Finding gaps in sequences in SQL - Time & Space Complexity
When we look for missing numbers in a sequence stored in a database, we want to know how the time to find these gaps changes as the sequence grows.
We ask: How does the work increase when the list of numbers gets bigger?
Analyze the time complexity of the following code snippet.
WITH Numbered AS (
SELECT id, ROW_NUMBER() OVER (ORDER BY id) AS rn
FROM sequence_table
)
SELECT id + 1 AS gap_start
FROM Numbered
WHERE id + 1 <> (SELECT id FROM Numbered WHERE rn = Numbered.rn + 1)
;
This code finds gaps in a sequence by comparing each number with the next expected number.
Identify the loops, recursion, array traversals that repeat.

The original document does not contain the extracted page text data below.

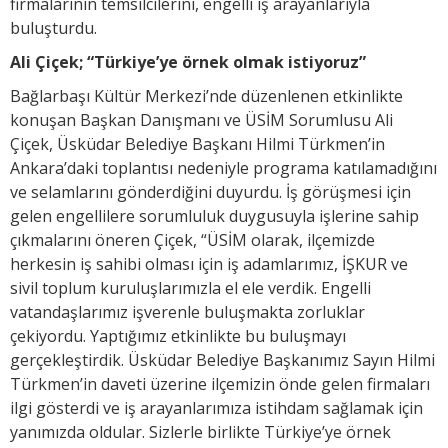
firmalarının temsilcilerini, engelli iş arayanlarıyla
buluşturdu.
Ali Çiçek; “Türkiye’ye örnek olmak istiyoruz”
Bağlarbaşı Kültür Merkezi’nde düzenlenen etkinlikte
konuşan Başkan Danışmanı ve ÜSİM Sorumlusu Ali
Çiçek, Üsküdar Belediye Başkanı Hilmi Türkmen’in
Ankara’daki toplantısı nedeniyle programa katılamadığını
ve selamlarını gönderdiğini duyurdu. İş görüşmesi için
gelen engellilere sorumluluk duygusuyla işlerine sahip
çıkmalarını öneren Çiçek, “ÜSİM olarak, ilçemizde
herkesin iş sahibi olması için iş adamlarımız, İŞKUR ve
sivil toplum kuruluşlarımızla el ele verdik. Engelli
vatandaşlarımız işverenle buluşmakta zorluklar
çekiyordu. Yaptığımız etkinlikte bu buluşmayı
gerçekleştirdik. Üsküdar Belediye Başkanımız Sayın Hilmi
Türkmen’in daveti üzerine ilçemizin önde gelen firmaları
ilgi gösterdi ve iş arayanlarımıza istihdam sağlamak için
yanımızda oldular. Sizlerle birlikte Türkiye’ye örnek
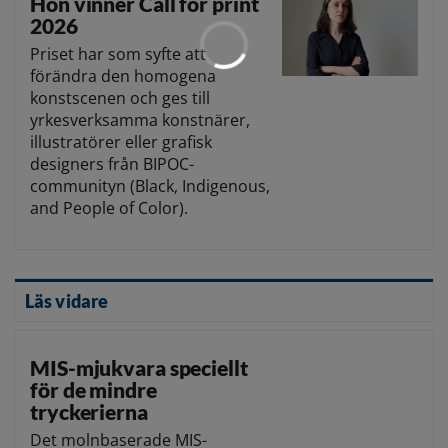
Hon vinner Call for print
2026
Priset har som syfte att
förändra den homogena
konstscenen och ges till
yrkesverksamma konstnärer,
illustratörer eller grafisk
designers från BIPOC-
communityn (Black, Indigenous,
and People of Color).
Läs vidare
MIS-mjukvara speciellt
för de mindre
tryckerierna
Det molnbaserade MIS-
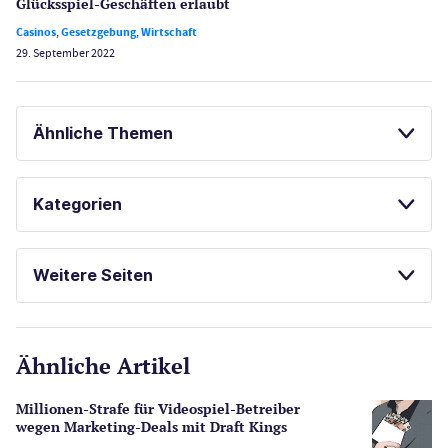
Glücksspiel-Geschäften erlaubt
Casinos
,
Gesetzgebung
,
Wirtschaft
29. September 2022
Ähnliche Themen
GLÜCKSSPIEL ONLINE
Kategorien
Casinos
Weitere Seiten
E-Sport
CasinoOnline.de
Ähnliche Artikel
Gesetzgebung
Echtgeld
Millionen-Strafe für Videospiel-Betreiber
Lotterie
wegen Marketing-Deals mit Draft Kings
PayPal Casinos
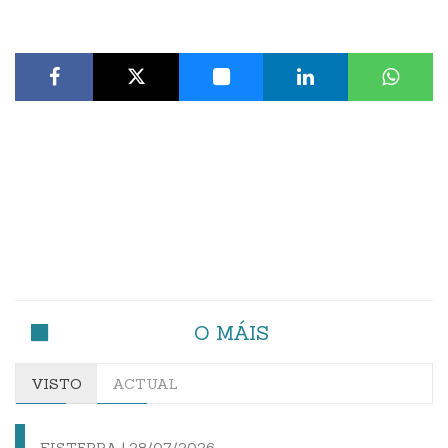
O MÁIS
VISTO
ACTUAL
FISTERRA |
28/07/2026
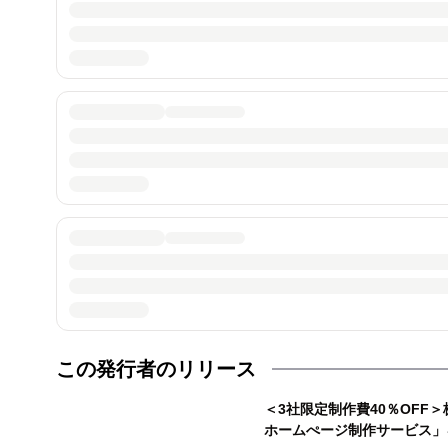
この発行者のリリース
＜3社限定制作費40％OFF
ホームぺージ制作サービス」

- Primary operation: Scanning each row in the sequence to compare with the next row.
- How many times: Once for each row in the sequence.
As the number of rows grows, the database checks each row once to find gaps.

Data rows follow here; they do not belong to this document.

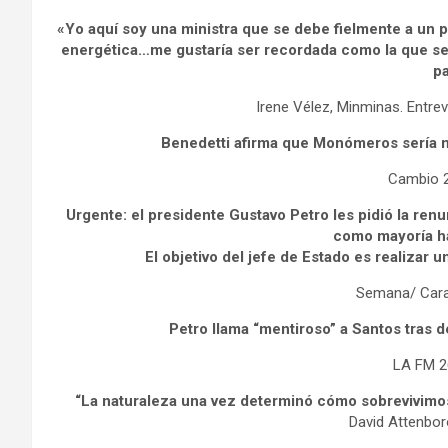
«Yo aquí soy una ministra que se debe fielmente a un 
energética…me gustaría ser recordada como la que se p
pa
Irene Vélez, Minminas. Entre
Benedetti afirma que Monómeros sería m
Cambio 
Urgente: el presidente Gustavo Petro les pidió la renu
como mayoría h
El objetivo del jefe de Estado es realizar 
Semana/ Cara
Petro llama “mentiroso” a Santos tras 
LA FM 2
“La naturaleza una vez determinó cómo sobrevivimo
David Attenbo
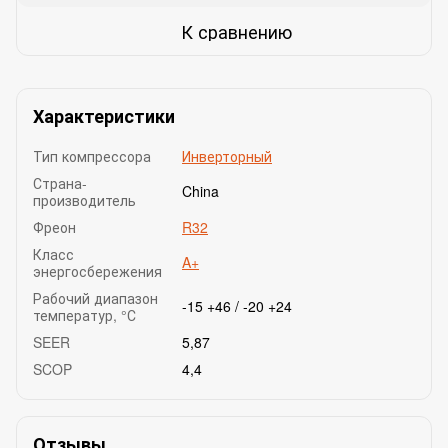
К сравнению
Характеристики
Тип компрессора
Инверторный
Страна-
China
производитель
Фреон
R32
Класс
A+
энергосбережения
Рабочий диапазон
-15 +46 / -20 +24
температур, °С
SEER
5,87
SCOP
4,4
Отзывы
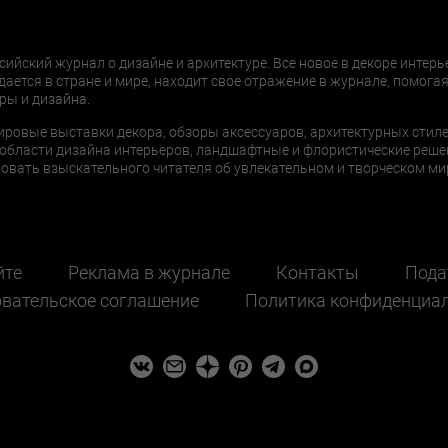
сийский журнал о дизайне и архитектуре. Все новое в декоре интерь
дается в стране и мире, находит свое отражение в журнале, помогая
ры и дизайна.
ировые выставки декора, обзоры аксессуаров, архитектурных стиле
области дизайна интерьеров, ландшафтные и флористические реше
ать взыскательного читателя об увлекательном и творческом мир
йте
Реклама в журнале
Контакты
Пода
вательское соглашение
Политика конфиденциа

| Input Size (n) | Approx. Operations |
|---|---|
| 10 | About 10 comparisons |
| 100 | About 100 comparisons |
| 1000 | About 1000 comparisons |
Pattern observation: The work grows roughly in direct proportion to the number of rows.
Time Complexity: O(n)
This means the time to find gaps grows linearly as the sequence gets longer.

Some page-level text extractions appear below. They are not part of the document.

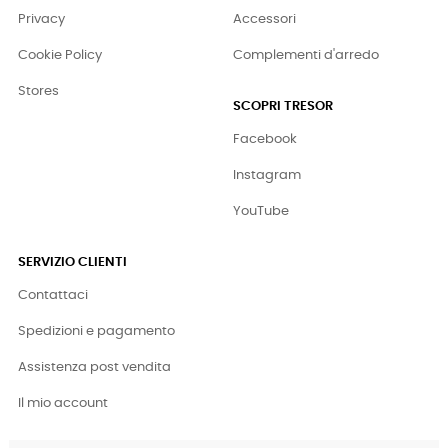
Privacy
Accessori
Cookie Policy
Complementi d'arredo
Stores
SCOPRI TRESOR
Facebook
Instagram
YouTube
SERVIZIO CLIENTI
Contattaci
Spedizioni e pagamento
Assistenza post vendita
Il mio account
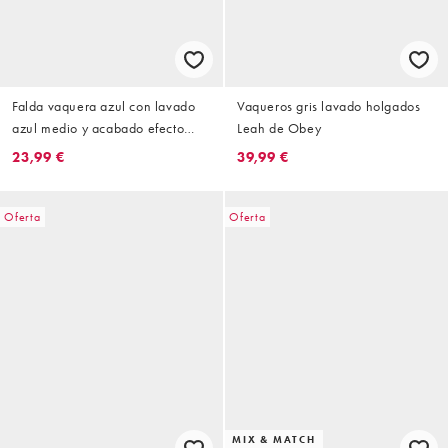
Falda vaquera azul con lavado
Vaqueros gris lavado holgados
azul medio y acabado efecto
Leah de Obey
arrugado Trinity de Obey (parte
23,99 €
39,99 €
de un conjunto)
Oferta
Oferta
MIX & MATCH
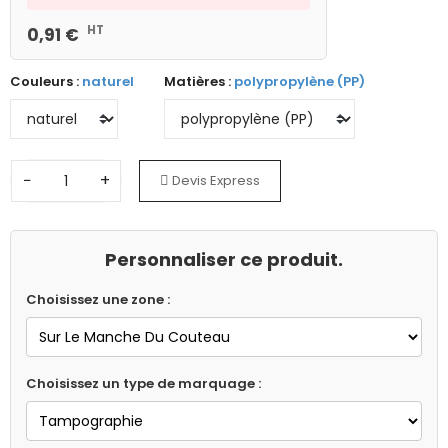
HT
0,91 €
Couleurs :
naturel
Matières :
polypropylène (PP)
−
+
Devis Express
Personnaliser ce produit.
Choisissez une zone :
Choisissez un type de marquage :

[X] Wrong: "Finding gaps requires checking every possible number between the smallest and largest, so it must be much slower than just scanning the sequence."
[OK] Correct: The query only looks at existing rows once, comparing neighbors, so it does not check every missing number individually.
Understanding how to find gaps efficiently shows you can work with sequences and spot missing data quickly, a useful skill in many data tasks.
"What if we changed the query to find gaps in an unsorted sequence without using ROW_NUMBER()? How would the time complexity change?"